Temple Aleph, founded by 12 families five years ago, has grown to 67 families. At the annual meeting there were two candidates for president: one was a “founding” member and the other was a “new” member who spoke of change and greater inclusiveness in decision making. The election became unpleasant and the new member’s family and several friends left the congregation.
Temple Bet has grown to 300 families with a full menu of programs and activities. While the temple is perceived as successful, several members have become critical of the rabbi’s lack of personal attention. At a recent board meeting, congregants described the rabbi as distant and unavailable except in times of crisis. These sentiments have become part of the group’s agenda for upcoming contract negotiations.
Temple Gimmel, which celebrated its 50th anniversary in January, has had about 450 members for two decades. Its leaders wonder why the temple has not grown despite three recruitment drives, a sound religious school, and the lowest dues of any temple in the city.
These scenarios echo patterns found in churches, patterns that have given rise to “church size theory,” a body of experience and observations about how church behavior changes at different sizes, and how they can get “stuck” at size transitions. But what would a synagogue size theory look like? Exactly how do synagogues change as they grow and decline? What are the challenging transitions, and how can leaders help congregations to move through them successfully?
Applying What We Already Know
Nineteen synagogue consultants met in Boston last summer to explore these questions and others with Alban senior consultant Alice Mann, whose writings on church size have drawn attention in the Jewish world. In the top-floor conference room of Boston’s Combined Jewish Philanthropies building, Mann described the theory of church size most often used by the Alban Institute, and drew on the experience of participants to learn how the ideas have already been adapted for use in synagogues. The group discussed the best way to measure synagogue size, the characteristics of synagogues of various sizes, and the challenges that transitional stages present in Jewish congregations.

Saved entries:
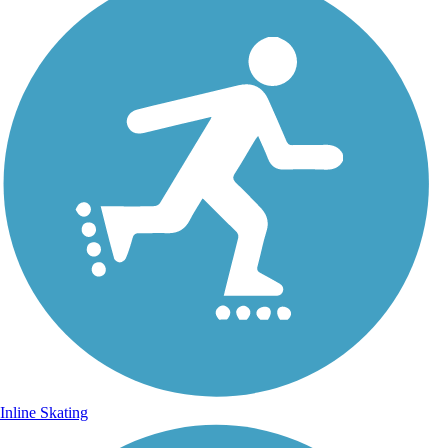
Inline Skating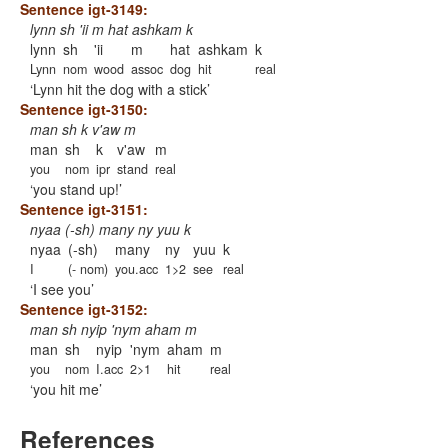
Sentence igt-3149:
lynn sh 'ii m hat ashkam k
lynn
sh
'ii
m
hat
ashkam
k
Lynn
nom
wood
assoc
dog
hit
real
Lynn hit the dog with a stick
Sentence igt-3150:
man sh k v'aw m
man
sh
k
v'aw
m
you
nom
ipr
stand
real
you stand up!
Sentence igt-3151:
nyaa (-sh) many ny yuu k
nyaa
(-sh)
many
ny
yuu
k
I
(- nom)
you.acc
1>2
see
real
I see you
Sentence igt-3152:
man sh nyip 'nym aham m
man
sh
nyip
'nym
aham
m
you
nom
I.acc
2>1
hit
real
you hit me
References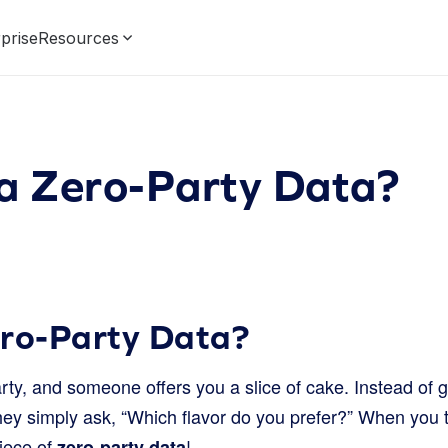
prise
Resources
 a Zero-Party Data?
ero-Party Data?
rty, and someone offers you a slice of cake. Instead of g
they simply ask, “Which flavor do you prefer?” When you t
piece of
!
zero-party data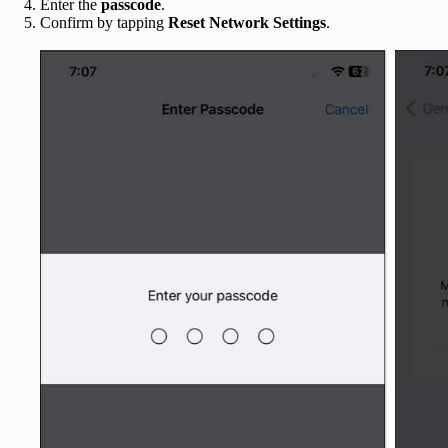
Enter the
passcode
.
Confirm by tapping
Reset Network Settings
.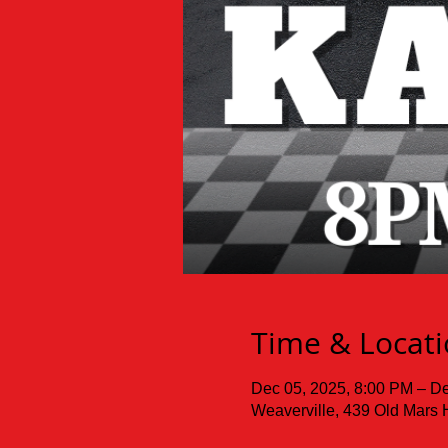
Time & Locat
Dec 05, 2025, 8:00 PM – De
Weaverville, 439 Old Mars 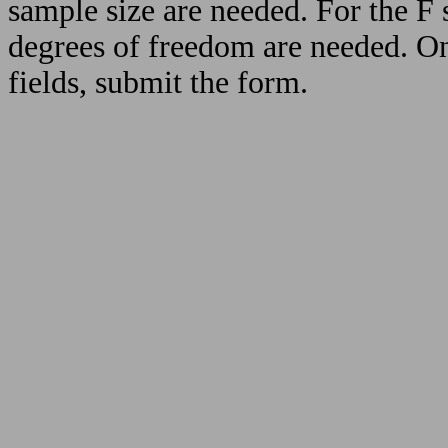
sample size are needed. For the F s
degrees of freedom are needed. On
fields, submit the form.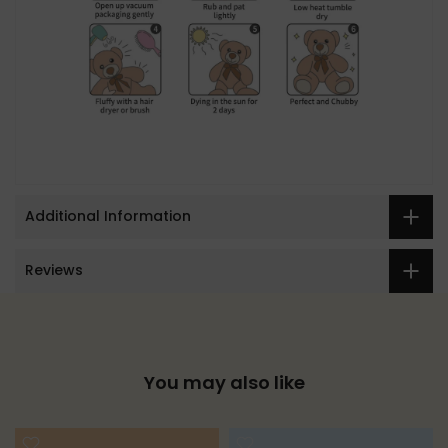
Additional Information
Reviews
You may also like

» **Assignment**
Please extend the piece on synagogue size and congregational growth, picking up right after its final sentence.

» **Answer below**
Since last summer’s workshop, the three of us have met to consolidate what we learned and to clarify the questions stimulated by the encounter. In applying church size concepts to the Jewish setting, it became clear to us that some generalizations useful to mainline Protestants need to be “relativized” in order to apply them to the different institutional realities in synagogues. A broader perspective will help consultants, including Alban consultants, to serve Jewish congregations. In the process, we hope to expand our understanding of congregation size in ways that will help us to better understand the full diversity of churches.
Alban’s approach to congregation size makes three basic assertions:
- Congregations fall into distinctive size categories, and congregations of different sizes organize differently.
- Congregations do not grow or decline smoothly, but tend to “plateau” at predictable sizes.
- In order to grow successfully past a plateau, a congregation must deliberately break with familiar patterns of behavior and begin to act like larger congregations.
At this conceptual level, the theory applies not only to synagogues but to all faith-based institutions. It is an established observation that humans tend to form primary groups of 12 or so, and clans of about 50. At about 150, a qualitative shift (the “tipping point”) occurs and a true organization comes into being, with official roles and structures, overt communication, and formal procedures. Larger organizations seem to work best when built of combinations of these natural-sized groups.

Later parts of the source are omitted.